Plataforma eletrónica para sinalizar pessoas em situação de sem-abrigo
A novidade passa pela criação de uma "plataforma eletrónica" que vai permitir que todas as "entidades a trabalhar no terreno" possam consultar informação e sinalizar ocorrências relacionadas com estas situações.
De acordo com Maria Luísa Aldim, a intenção desta centralização é "encontrar mais rapidamente uma resposta diferenciada e adaptada a cada situação". Sobre o calendário, a autarca assegurou: "Será lançado muito em breve".
Prevenção e respostas antes da primeira noite na rua
Apesar do avanço tecnológico anunciado, a vereadora com o pelouro das pessoas em situação de sem-abrigo sublinhou que a "prevenção" continua a ser determinante para detetar casos "antes sequer da primeira noite na rua".
Nesse enquadramento, defendeu que o tema exige discussão alargada: "Há um debate que deve ser feito a nível nacional para perceber que caminhos e respostas a nível da prevenção devem ser criadas", apontando também a necessidade de envolvimento do Governo central.
Saúde mental e dificuldades na aceitação de ajuda
No mesmo painel, o Provedor da Santa Casa da Misericórdia, Paulo de Sousa, considerou que a prevenção deve assentar numa "grande aposta na saúde mental". Embora partilhe esta perspetiva, Maria Luísa Aldim lembrou que, do ponto de vista da autarquia, nem sempre é simples levar as pessoas a aceitar apoio, mesmo quando as "respostas sociais" estão disponíveis.
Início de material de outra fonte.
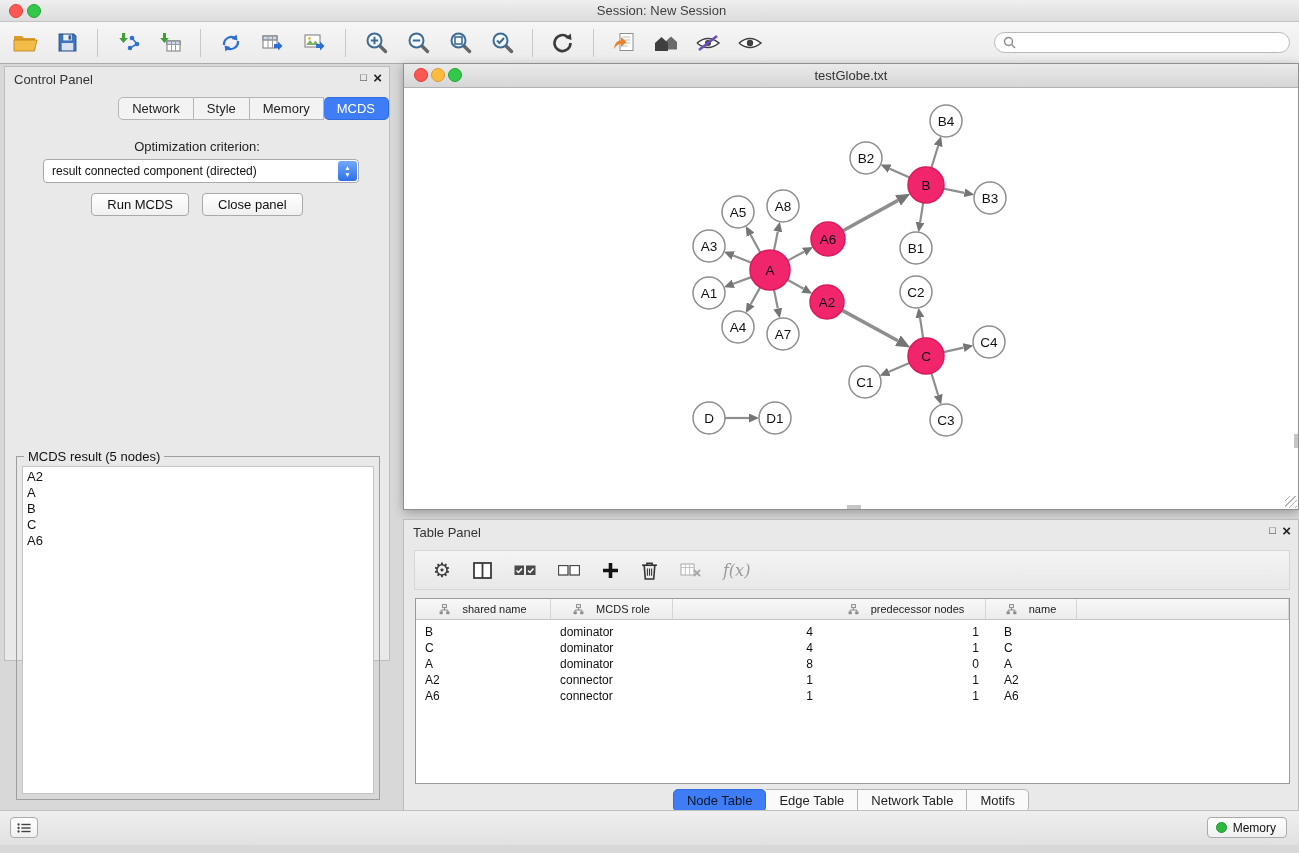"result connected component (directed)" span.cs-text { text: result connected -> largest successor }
Policiamento comunitário em Lisboa e trabalho em rede
Além da realidade das pessoas em situação de sem-abrigo, foi igualmente destacada a relevância do "policiamento comunitário em Lisboa". A Comissária da Polícia Municipal de Lisboa, Andreia Gonçalves, descreveu o "modelo preventivo" associado a este tipo de atuação, que "envolve a comunidade e os parceiros sociais".
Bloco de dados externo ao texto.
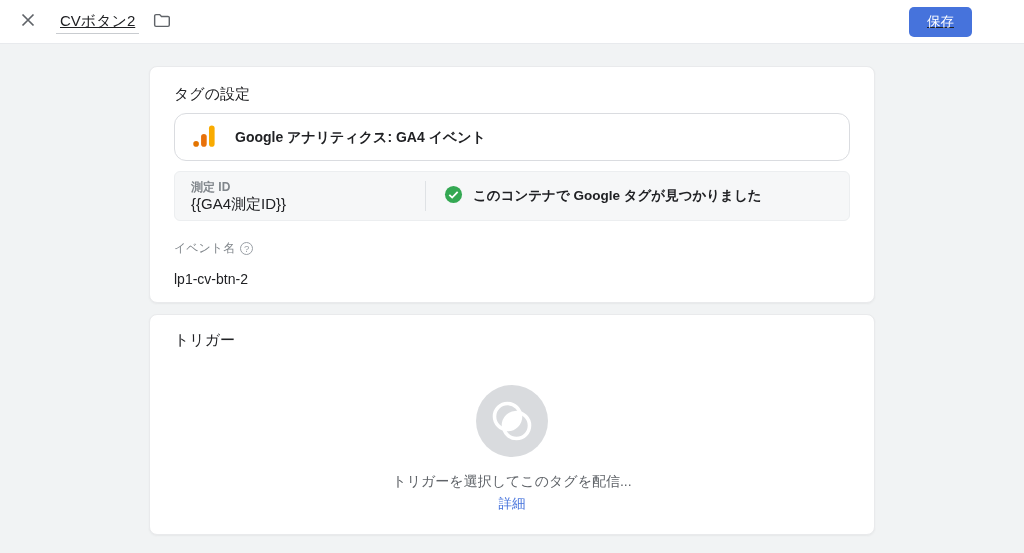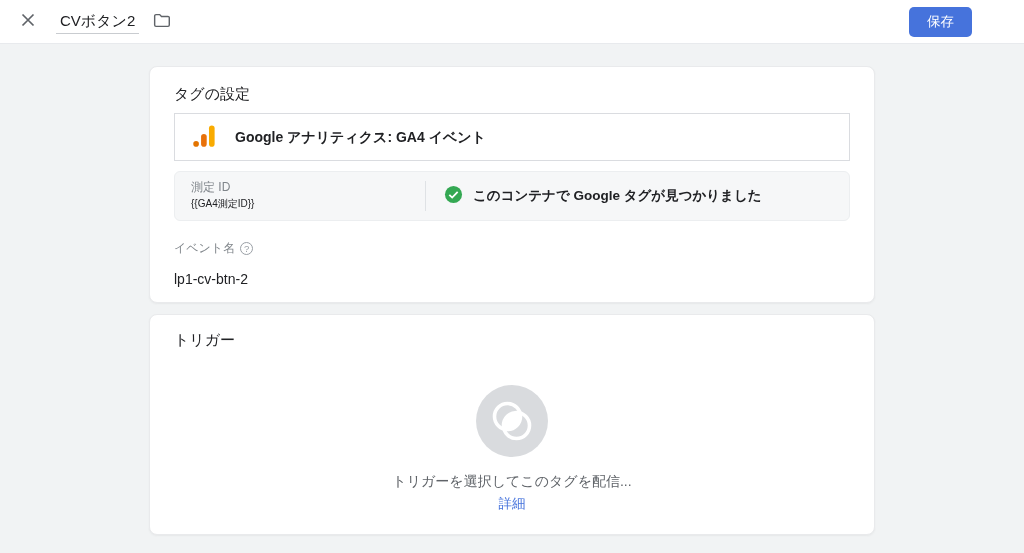"CVボタン2" .topbar { text-decoration: none -> underline }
Segundo a responsável, "A estrutura basilar deste modelo é igual, mas depois adapta-se à realidade de cada território". O trabalho desenvolvido mereceu elogios do presidente da Junta de Freguesia de São Vicente, André Biveti, também presente no painel.
Na mesma linha, Maria Luísa Aldim voltou a salientar o papel do trabalho em rede, quer na intervenção junto de pessoas em situação de sem-abrigo, quer noutras áreas, como forma de garantir "maior eficácia" e "evitar duplicação de respostas".